Keuntungan Ekonomi AI Lebih Besar dari Biaya Emisi

Dana Moneter Internasional (IMF) memperkirakan keuntungan ekonomi dari AI akan meningkatkan output ekonomi global sekitar 0,5 persen per tahun antara 2025 hingga 2030. Melebihi biaya lingkungan yang timbul akibat lonjakan emisi karbon dari pusat data yang menopang teknologi tersebut.

Berdasarkan laporan IMF yang dirilis pada pertemuan musim semi tahunannya di Washington, keuntungannya tidak akan terbagi secara merata di seluruh dunia. Sehingga para pembuat kebijakan dan pelaku bisnis diminta meminimalkan biaya untuk masyarakat luas.

Meskipun terdapat tantangan terkait harga listrik yang lebih tinggi dan emisi gas rumah kaca, keuntungan terhadap PDB global dari AI kemungkinan akan lebih besar daripada biaya kenaikan emisi.

BACA JUGA: DPR RI Setujui Revisi RAPBN 2026, Belanja Negara Rp3.842,7 Trilun

Lalu biaya sosial dari kenaikan emisi ini lebih kecil dibandingkan dengan keuntungan ekonomi yang dari AI. "Namun tetap menambah penumpukan emisi yang mengkhawatirkan," kata laporan berjudul "Power Hungry: How AI Will Drive Energy Demand".

Laporan IMF mencatat di Virginia utara yang menjadi pusat data terbesar di dunia, ruang servernya kurang lebih setara dengan delapan Gedung Empire State. Kebutuhan listrik global akibat AI bisa meningkat hingga lebih dari tiga kali lipat, menjadi sekitar 1.500 terawatt-jam (TWh) pada tahun 2030. Hampir setara dengan konsumsi listrik India saat ini dan 1,5 kali lebih tinggi dari proyeksi permintaan energi untuk kendaraan listrik.

Lalu jejak karbon dari lonjakan penggunaan AI ini akan bergantung pada bagaimana perusahaan teknologi tersebut bisa memenuhi janjinya menekan emisi dari pusat data, dengan menggunakan energi bersih dan cara lain.

IMF memperkirakan adopsi AI yang kuat dengan kebijakan energi saat ini bisa menghasilkan lonjakan emisi gas rumah kaca sebesar 1,2 persen di antara 2025 hingga 2030. Diperkirakan kebijakan energi yang lebih ramah lingkungan bisa mengurangi peningkatan hingga 1,3 giga ton.

Asumsi biaya sosial yang dibutuhkan dari dampak tambahan emisi tersebut sebesar US$39 per ton.

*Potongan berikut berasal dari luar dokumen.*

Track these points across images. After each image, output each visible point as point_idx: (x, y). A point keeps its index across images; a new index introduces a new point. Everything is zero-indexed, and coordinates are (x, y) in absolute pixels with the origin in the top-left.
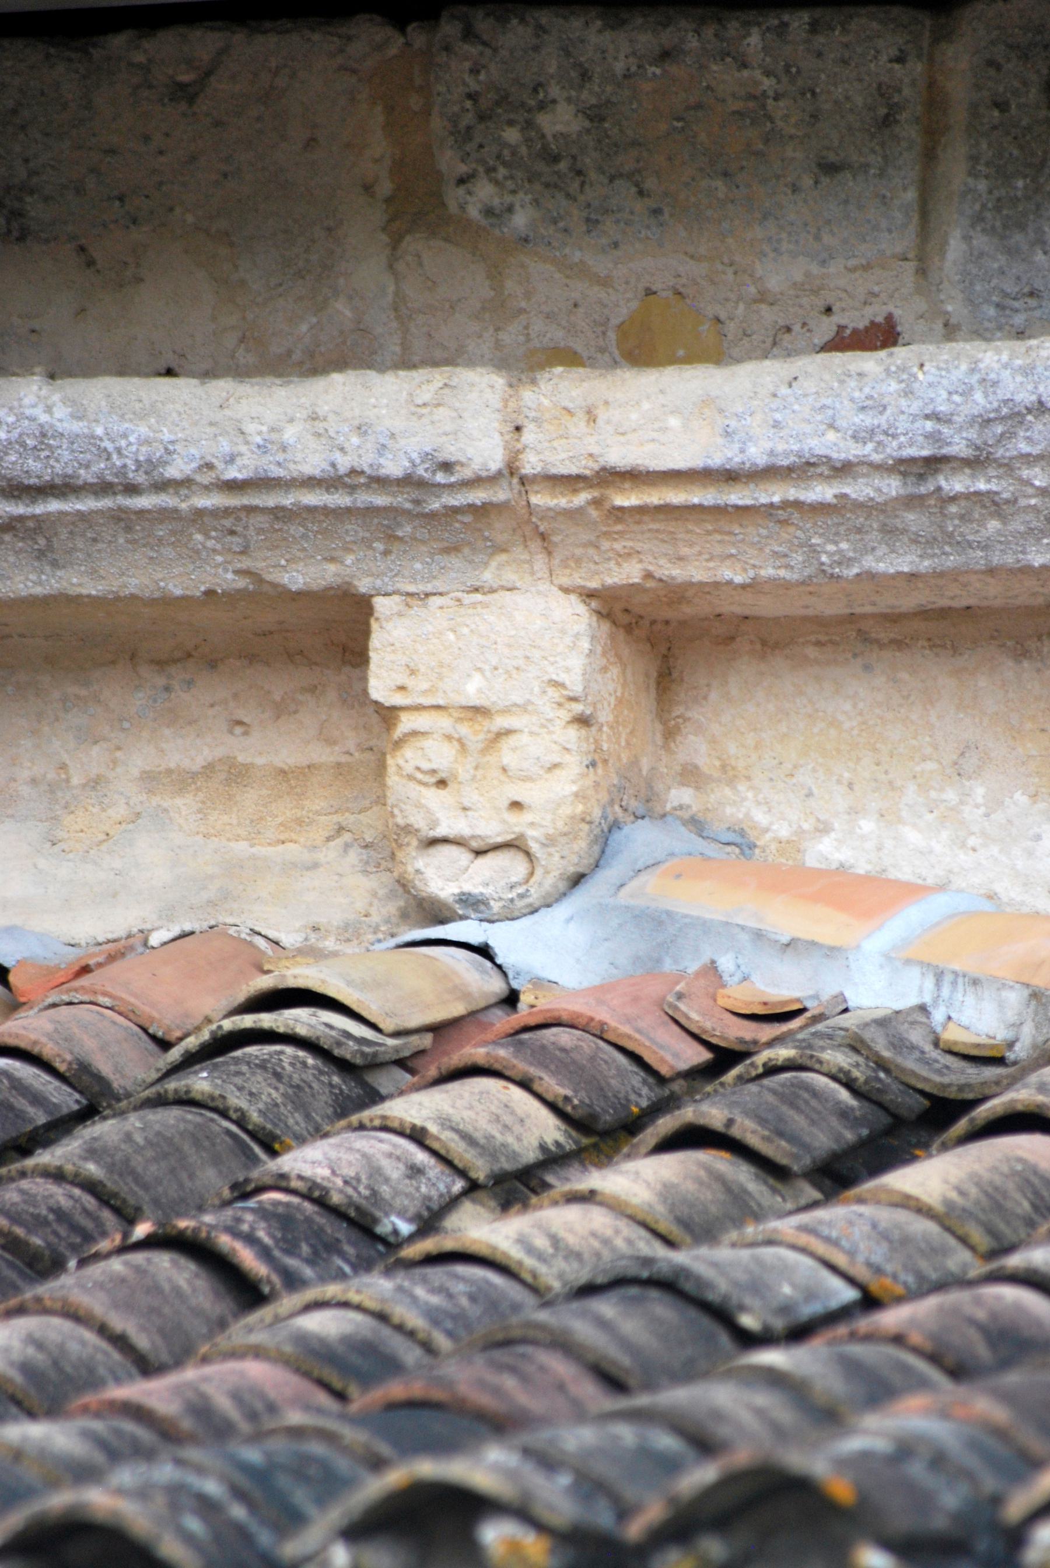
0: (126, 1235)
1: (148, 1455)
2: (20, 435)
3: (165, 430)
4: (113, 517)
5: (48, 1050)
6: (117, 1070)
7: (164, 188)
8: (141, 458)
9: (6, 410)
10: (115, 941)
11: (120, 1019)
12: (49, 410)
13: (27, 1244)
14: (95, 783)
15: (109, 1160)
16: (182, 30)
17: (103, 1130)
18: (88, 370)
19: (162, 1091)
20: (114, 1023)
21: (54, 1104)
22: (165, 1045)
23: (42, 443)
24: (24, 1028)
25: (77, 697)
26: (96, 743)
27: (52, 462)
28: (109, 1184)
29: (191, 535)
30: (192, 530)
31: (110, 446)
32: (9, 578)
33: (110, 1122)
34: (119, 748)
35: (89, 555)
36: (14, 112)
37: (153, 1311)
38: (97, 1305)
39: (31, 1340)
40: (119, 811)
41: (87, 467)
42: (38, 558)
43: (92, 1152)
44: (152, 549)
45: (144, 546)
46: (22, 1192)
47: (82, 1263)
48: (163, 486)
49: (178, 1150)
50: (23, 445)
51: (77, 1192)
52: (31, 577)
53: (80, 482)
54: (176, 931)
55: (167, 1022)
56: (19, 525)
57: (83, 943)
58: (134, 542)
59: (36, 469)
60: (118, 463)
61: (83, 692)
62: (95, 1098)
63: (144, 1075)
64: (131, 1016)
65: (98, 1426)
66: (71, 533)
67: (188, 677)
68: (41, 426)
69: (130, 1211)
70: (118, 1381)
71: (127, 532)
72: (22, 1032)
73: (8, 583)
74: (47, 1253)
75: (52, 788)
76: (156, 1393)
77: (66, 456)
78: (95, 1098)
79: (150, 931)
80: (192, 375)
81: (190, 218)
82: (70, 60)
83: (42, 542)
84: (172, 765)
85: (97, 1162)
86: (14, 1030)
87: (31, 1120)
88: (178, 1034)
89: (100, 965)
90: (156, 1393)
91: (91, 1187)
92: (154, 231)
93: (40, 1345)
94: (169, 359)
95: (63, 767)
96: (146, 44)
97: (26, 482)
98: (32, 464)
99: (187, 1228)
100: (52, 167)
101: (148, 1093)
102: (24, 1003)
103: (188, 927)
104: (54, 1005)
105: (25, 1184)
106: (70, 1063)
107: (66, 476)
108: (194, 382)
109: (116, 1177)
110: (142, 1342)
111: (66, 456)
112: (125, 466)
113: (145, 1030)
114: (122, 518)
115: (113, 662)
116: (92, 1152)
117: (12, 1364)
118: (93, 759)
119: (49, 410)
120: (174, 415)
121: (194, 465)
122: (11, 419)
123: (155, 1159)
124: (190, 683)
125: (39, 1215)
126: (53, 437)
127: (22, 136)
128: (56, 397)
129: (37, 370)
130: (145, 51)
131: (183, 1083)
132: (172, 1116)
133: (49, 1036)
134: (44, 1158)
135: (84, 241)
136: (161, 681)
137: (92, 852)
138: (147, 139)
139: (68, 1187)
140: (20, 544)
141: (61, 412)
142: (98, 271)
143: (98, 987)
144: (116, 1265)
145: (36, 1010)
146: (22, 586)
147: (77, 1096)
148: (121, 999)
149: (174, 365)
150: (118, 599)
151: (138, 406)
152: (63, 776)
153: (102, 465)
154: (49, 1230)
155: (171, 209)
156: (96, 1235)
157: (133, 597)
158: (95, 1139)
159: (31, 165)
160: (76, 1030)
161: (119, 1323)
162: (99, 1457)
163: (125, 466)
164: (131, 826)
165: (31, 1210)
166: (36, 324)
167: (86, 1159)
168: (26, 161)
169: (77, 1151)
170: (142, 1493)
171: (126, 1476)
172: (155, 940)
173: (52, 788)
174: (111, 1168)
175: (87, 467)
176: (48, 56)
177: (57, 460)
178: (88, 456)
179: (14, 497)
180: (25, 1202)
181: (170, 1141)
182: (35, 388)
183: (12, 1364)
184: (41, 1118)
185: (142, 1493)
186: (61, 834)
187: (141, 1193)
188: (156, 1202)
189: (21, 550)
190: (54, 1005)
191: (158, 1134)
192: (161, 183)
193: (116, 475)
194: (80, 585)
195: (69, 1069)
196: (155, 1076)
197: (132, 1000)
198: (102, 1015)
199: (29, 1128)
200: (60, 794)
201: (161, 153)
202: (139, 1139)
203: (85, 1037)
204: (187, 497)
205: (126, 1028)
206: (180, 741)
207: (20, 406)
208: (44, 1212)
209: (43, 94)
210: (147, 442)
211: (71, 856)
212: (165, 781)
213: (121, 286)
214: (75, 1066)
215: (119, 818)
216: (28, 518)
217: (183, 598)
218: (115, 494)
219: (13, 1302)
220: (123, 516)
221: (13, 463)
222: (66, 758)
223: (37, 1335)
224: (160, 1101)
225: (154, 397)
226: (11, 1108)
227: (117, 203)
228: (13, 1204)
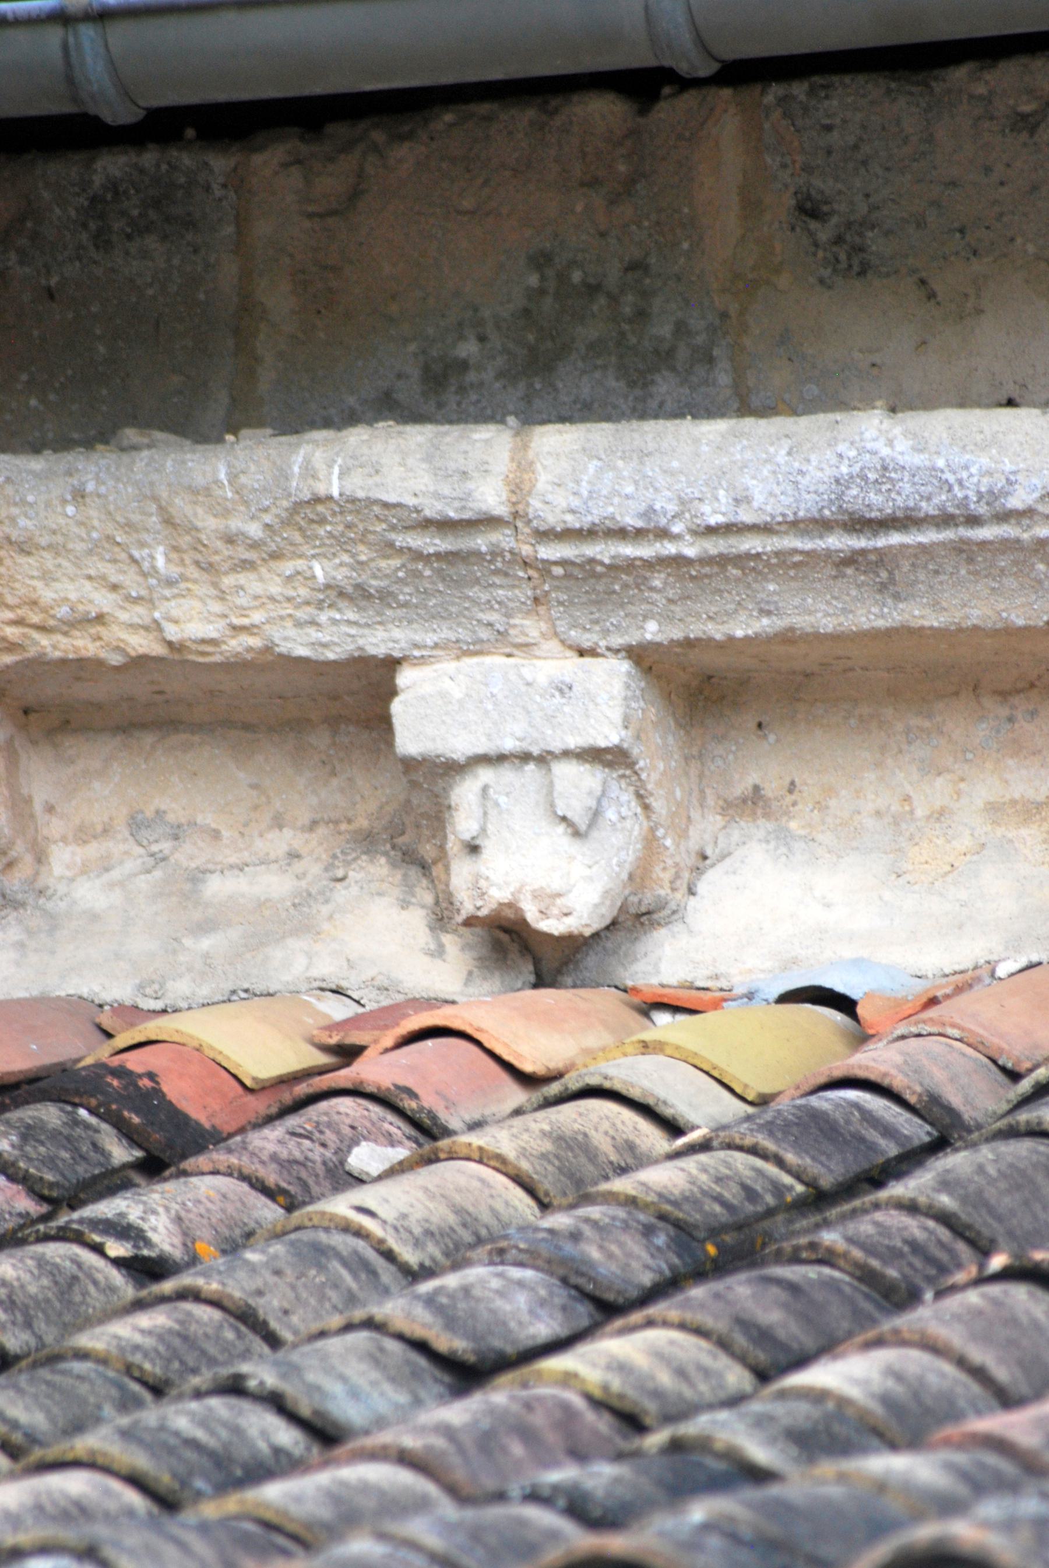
0: (982, 1266)
1: (1013, 1488)
2: (862, 469)
3: (1006, 460)
4: (954, 549)
5: (898, 1082)
6: (967, 1101)
7: (1005, 219)
8: (983, 489)
9: (847, 444)
10: (962, 972)
11: (970, 1051)
12: (890, 443)
13: (883, 1276)
14: (940, 814)
15: (962, 1192)
16: (1024, 60)
17: (955, 1161)
18: (928, 403)
19: (1013, 1122)
20: (964, 1055)
21: (906, 1136)
22: (1014, 1076)
23: (884, 476)
24: (874, 1060)
25: (921, 729)
26: (939, 774)
27: (893, 495)
28: (963, 1216)
29: (1033, 565)
30: (1034, 560)
31: (951, 478)
32: (851, 611)
33: (963, 1154)
34: (962, 780)
35: (931, 587)
36: (856, 147)
37: (1011, 1343)
38: (954, 1336)
39: (892, 1372)
40: (965, 842)
41: (929, 499)
42: (880, 591)
43: (945, 1184)
44: (994, 580)
45: (986, 577)
46: (877, 1224)
47: (939, 1295)
48: (1005, 516)
49: (1032, 1182)
50: (865, 478)
51: (931, 1224)
52: (873, 610)
53: (922, 515)
54: (1023, 962)
55: (1016, 1053)
56: (860, 559)
57: (930, 976)
58: (976, 573)
59: (876, 502)
60: (960, 495)
61: (927, 724)
62: (946, 1132)
63: (995, 1107)
64: (981, 1048)
65: (961, 1458)
66: (913, 565)
67: (1031, 708)
68: (883, 459)
69: (983, 1243)
70: (979, 1413)
71: (968, 563)
72: (872, 1064)
73: (851, 616)
74: (903, 1285)
75: (896, 822)
76: (1015, 1425)
77: (907, 488)
78: (946, 1132)
79: (997, 962)
80: (1033, 405)
81: (1031, 248)
82: (911, 94)
83: (884, 575)
84: (1017, 796)
85: (950, 1194)
86: (864, 1062)
87: (883, 1153)
88: (1027, 1065)
89: (947, 997)
90: (1015, 1425)
91: (945, 1218)
92: (995, 261)
93: (899, 1377)
94: (1010, 390)
95: (907, 799)
96: (987, 76)
97: (868, 516)
98: (874, 498)
99: (1043, 1261)
100: (893, 200)
101: (1001, 1124)
102: (873, 1036)
103: (1035, 958)
104: (903, 1037)
105: (879, 1216)
106: (920, 1095)
107: (907, 508)
108: (1036, 412)
109: (970, 1209)
110: (1001, 1374)
111: (907, 488)
112: (966, 497)
113: (994, 1062)
114: (963, 549)
115: (956, 694)
116: (945, 1184)
117: (873, 1396)
118: (936, 791)
119: (890, 443)
120: (1016, 445)
121: (1036, 495)
122: (853, 453)
123: (1009, 1191)
124: (1033, 714)
125: (894, 1247)
126: (895, 470)
127: (862, 171)
128: (897, 430)
129: (879, 403)
130: (987, 83)
131: (1035, 1114)
132: (1023, 1148)
133: (898, 1067)
134: (897, 1189)
135: (924, 274)
136: (1004, 712)
137: (937, 884)
138: (988, 170)
139: (922, 1219)
140: (862, 578)
141: (902, 445)
142: (938, 303)
143: (947, 1019)
144: (973, 1297)
145: (885, 1042)
146: (864, 619)
147: (928, 1128)
148: (970, 1031)
149: (1015, 395)
150: (960, 630)
151: (979, 437)
152: (907, 808)
153: (944, 497)
154: (904, 1263)
155: (1012, 240)
156: (951, 1267)
157: (976, 628)
158: (947, 1171)
159: (871, 200)
160: (925, 1062)
161: (978, 1355)
162: (962, 1490)
163: (966, 497)
164: (975, 858)
165: (887, 1242)
166: (877, 358)
167: (939, 1191)
168: (867, 196)
169: (931, 1183)
170: (1009, 1525)
171: (991, 1508)
172: (1002, 971)
173: (896, 822)
174: (964, 1200)
175: (929, 499)
176: (889, 91)
177: (899, 493)
178: (930, 488)
179: (855, 530)
180: (880, 1234)
181: (1022, 1173)
182: (876, 421)
183: (873, 1396)
184: (892, 1150)
185: (1009, 1525)
186: (906, 866)
187: (995, 1225)
188: (1011, 1234)
189: (863, 582)
190: (903, 1037)
191: (1011, 1166)
192: (1001, 215)
193: (958, 507)
194: (922, 617)
195: (920, 1101)
196: (1005, 1107)
197: (981, 1031)
198: (951, 1046)
199: (881, 1160)
200: (904, 826)
201: (1002, 184)
202: (992, 1170)
203: (935, 1069)
204: (1029, 526)
205: (976, 1060)
206: (1024, 772)
207: (862, 440)
208: (899, 1244)
209: (884, 129)
210: (989, 473)
211: (916, 887)
212: (1010, 811)
213: (961, 318)
214: (925, 1098)
215: (964, 849)
216: (870, 551)
217: (1026, 628)
218: (956, 525)
219: (871, 1334)
220: (965, 547)
221: (855, 497)
222: (909, 789)
223: (897, 1367)
224: (1012, 1133)
225: (996, 428)
226: (862, 1140)
227: (958, 235)
228: (867, 1236)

IMF memperkirakan total biaya tambahan tersebut sebesar US$50,7 hingga US$66,3 miliar. Lebih kecil dari peningkatan keuntungan 0,5 persen per tahun dari penggunaan AI.

Para analis independent menyebut dampak ekonomi dan lingkungan akan sangat tergantung dari bagaimana AI digunakan. Khususnya apakah AI bisa meningkatkan efisiensi dalam penggunaan energi berkelanjutan.

Grantham Research Institute on Climate Change and the Environment menjelaskan bahwa AI bisa menghasilkan pengurangan emisi karbon secara keseluruhan. Apabila teknologi ini digunakan untuk mempercepat kemajuan teknologi rendah karbon di sektor energi, pangan, dan transportasi.

Peneliti kebijakan di Grantham, Roberta Pierfederici mengatakan kekuatan pasar saja tidak mungkin berhasil mendorong penerapan AI untuk aksi iklim. Akan tetapi dibutuhkan juga peran dari pemerintah, perusahaan teknologi, dan perusahaan energi.

"Harus berperan aktif dalam memastikan AI digunakan secara sengaja, adil, dan berkelanjutan," ujarnya sembari menekankan pentingnya pendanaan litbang dan kebijakan untuk mengatasi ketimpangan yang diperparah oleh kemajuan AI.

Dampak Penggunaan AI Secara Berlebihan

AI yang perkembangannya semakin pesat dalam beberapa tahun terakhir punya kemampuan meningkatkan efisiensi, produktivitas, dan kreativitas. Teknologi ini bisa dimanfaatkan dalam berbagai bidang mulai dari kesehatan, pendidikan, transportasi, hingga bisnis. Akan tetapi penggunaan AI secara berlebihan punya dampak negatif yang perlu diantisipasi.

Pertama, bisa menyebabkan ketergantungan yang berlebihan pada teknologi. Sehingga bisa mengurangi kemampuan manusia untuk berpikir kritis dan menyelesaikan masalah secara mandiri.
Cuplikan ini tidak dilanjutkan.